SOURCE MATERIAL:
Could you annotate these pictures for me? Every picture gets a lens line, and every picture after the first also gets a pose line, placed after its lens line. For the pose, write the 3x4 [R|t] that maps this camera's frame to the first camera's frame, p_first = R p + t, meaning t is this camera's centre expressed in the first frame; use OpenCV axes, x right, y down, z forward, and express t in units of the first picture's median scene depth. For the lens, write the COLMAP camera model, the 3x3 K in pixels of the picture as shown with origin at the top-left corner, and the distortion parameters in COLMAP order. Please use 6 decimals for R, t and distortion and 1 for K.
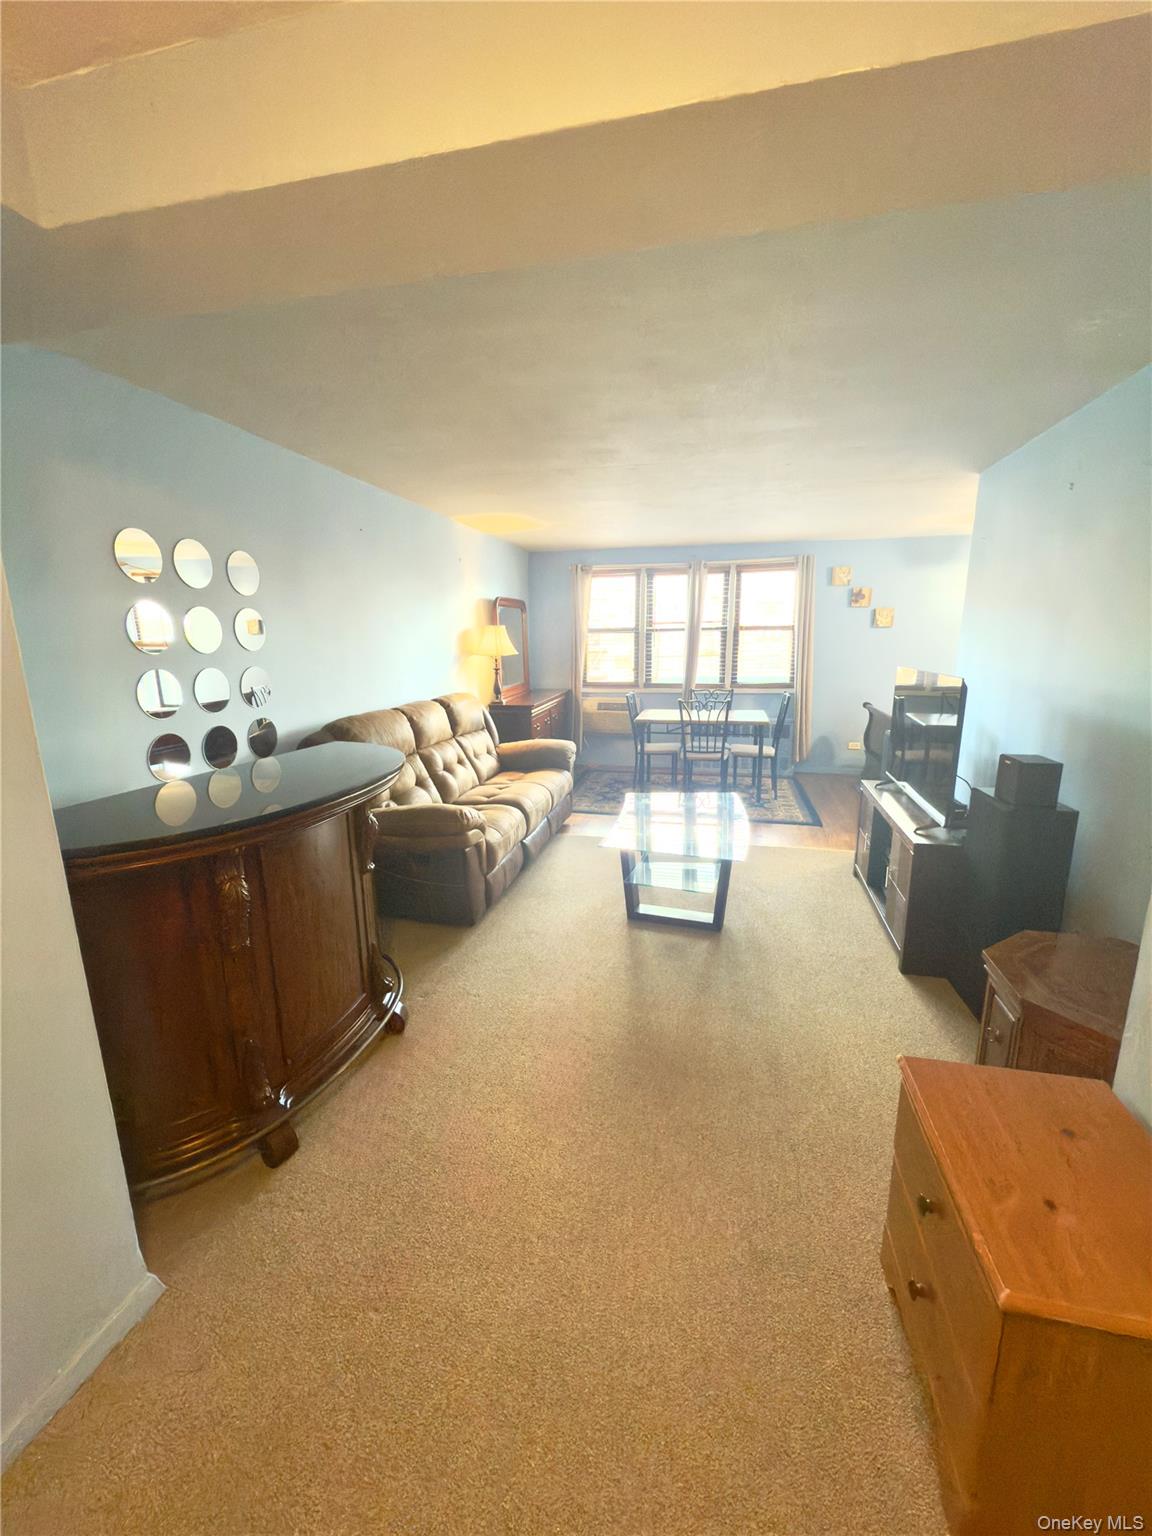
lens RADIAL K [[616.5, 0, 576.0], [0, 616.5, 768.0], [0, 0, 1]] dist [0.002001, 0.000474]
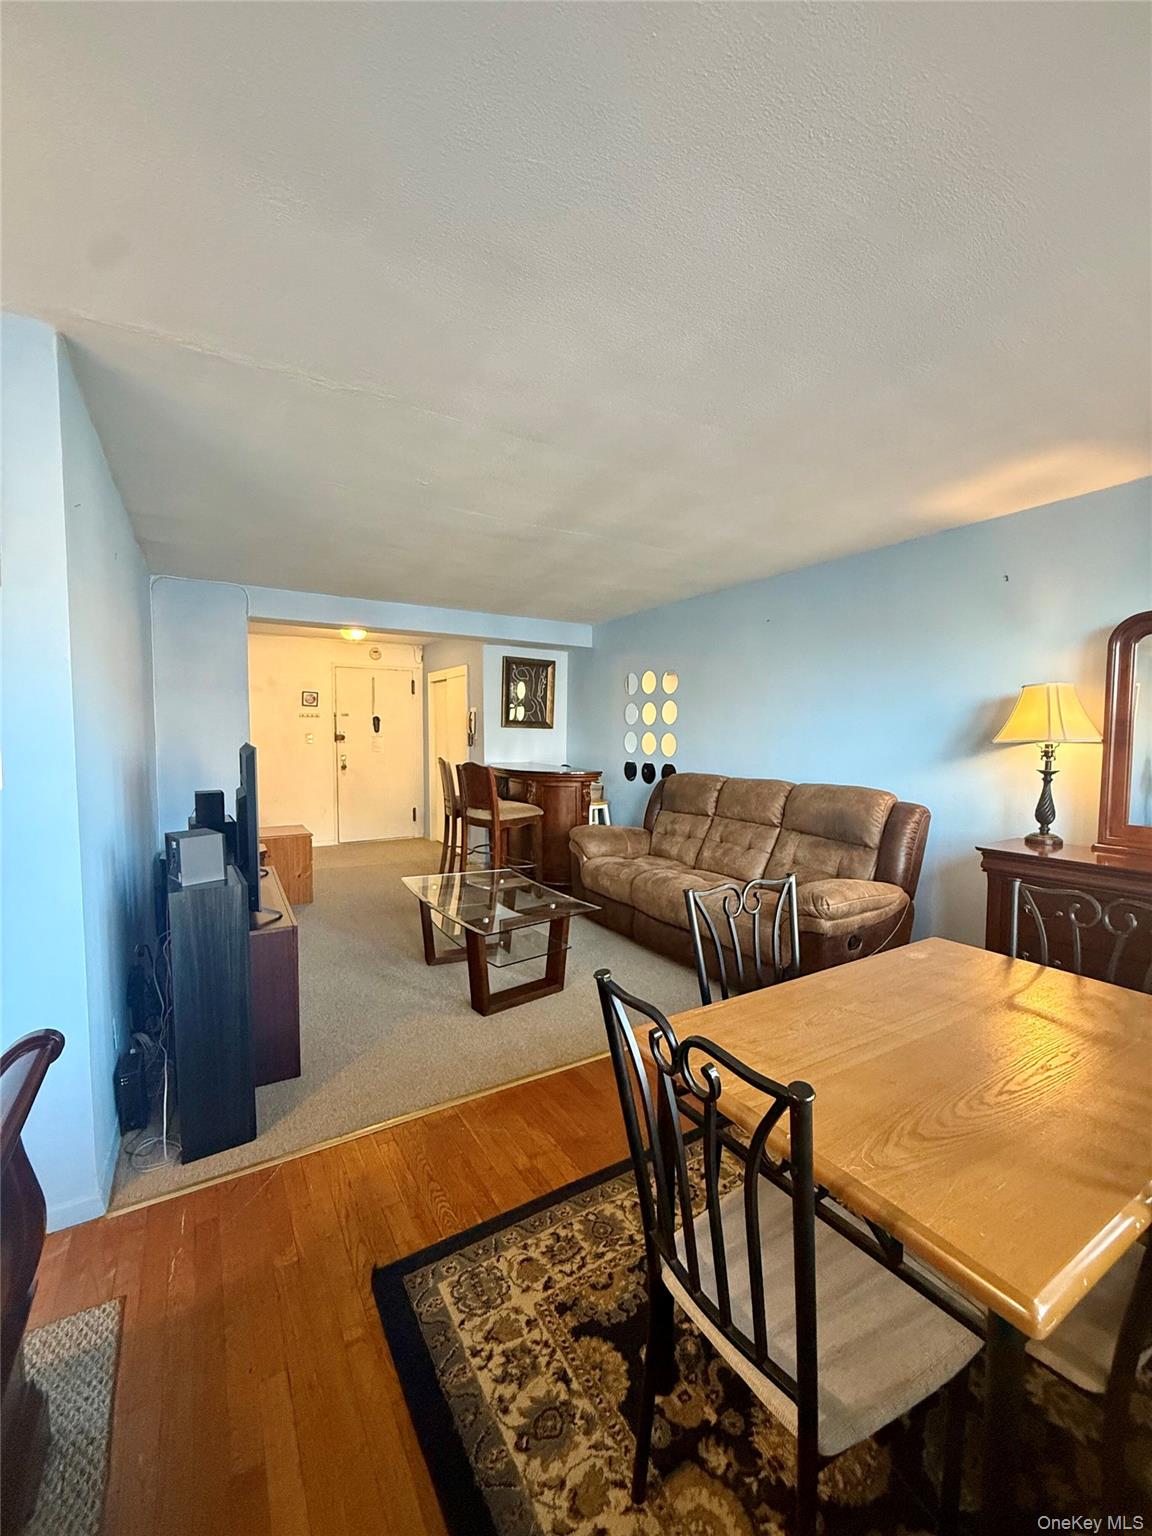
lens RADIAL K [[616.5, 0, 576.0], [0, 616.5, 768.0], [0, 0, 1]] dist [0.002001, 0.000474]
pose [[-0.715055, 0.047593, -0.697446, 0.420840], [-0.143906, 0.966291, 0.213478, -0.191361], [0.684096, 0.253015, -0.684102, 0.963412]]
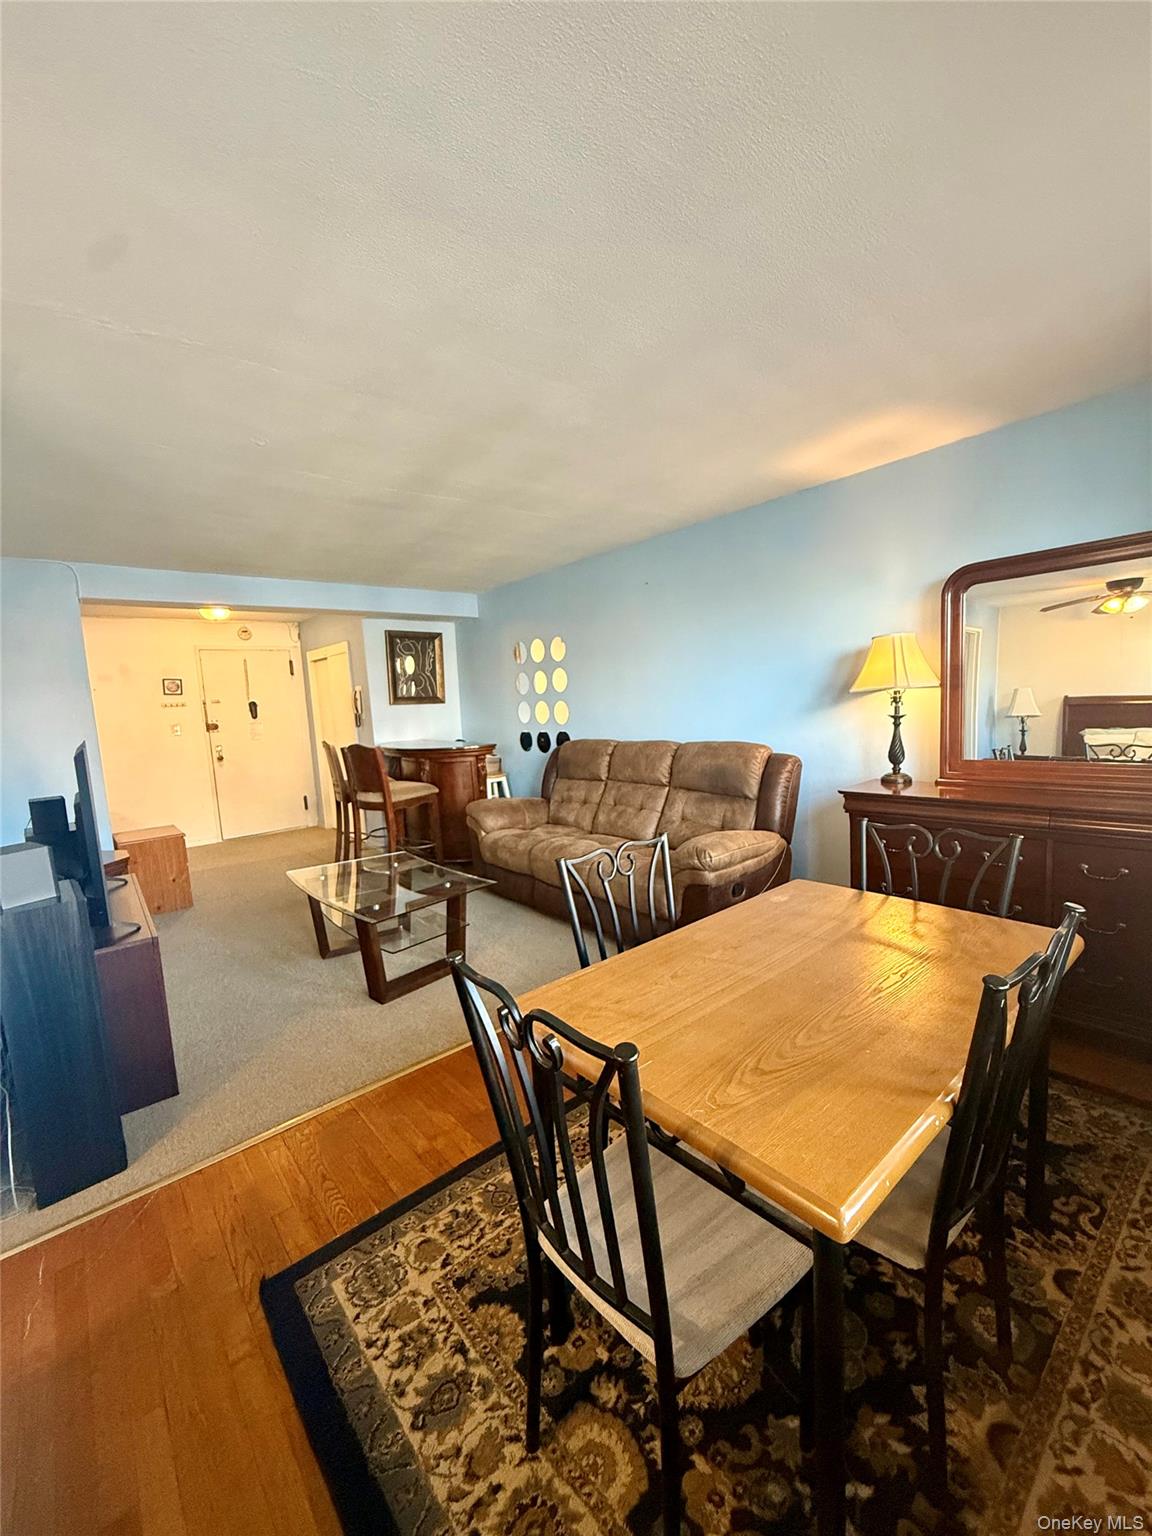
lens RADIAL K [[617.9, 0, 576.0], [0, 617.9, 768.0], [0, 0, 1]] dist [0.002447, 0.000121]
pose [[-0.599356, 0.132622, -0.789420, 0.405031], [-0.106294, 0.964261, 0.242698, -0.194200], [0.793394, 0.229373, -0.563838, 0.974899]]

WHAT TO PRODUCE: Restate the data above word for word. Skip every picture.

EXPECTED ANSWER:
Could you annotate these pictures for me? Every picture gets a lens line, and every picture after the first also gets a pose line, placed after its lens line. For the pose, write the 3x4 [R|t] that maps this camera's frame to the first camera's frame, p_first = R p + t, meaning t is this camera's centre expressed in the first frame; use OpenCV axes, x right, y down, z forward, and express t in units of the first picture's median scene depth. For the lens, write the COLMAP camera model, the 3x3 K in pixels of the picture as shown with origin at the top-left corner, and the distortion parameters in COLMAP order. Please use 6 decimals for R, t and distortion and 1 for K.
lens RADIAL K [[616.5, 0, 576.0], [0, 616.5, 768.0], [0, 0, 1]] dist [0.002001, 0.000474]
lens RADIAL K [[616.5, 0, 576.0], [0, 616.5, 768.0], [0, 0, 1]] dist [0.002001, 0.000474]
pose [[-0.715055, 0.047593, -0.697446, 0.420840], [-0.143906, 0.966291, 0.213478, -0.191361], [0.684096, 0.253015, -0.684102, 0.963412]]
lens RADIAL K [[617.9, 0, 576.0], [0, 617.9, 768.0], [0, 0, 1]] dist [0.002447, 0.000121]
pose [[-0.599356, 0.132622, -0.789420, 0.405031], [-0.106294, 0.964261, 0.242698, -0.194200], [0.793394, 0.229373, -0.563838, 0.974899]]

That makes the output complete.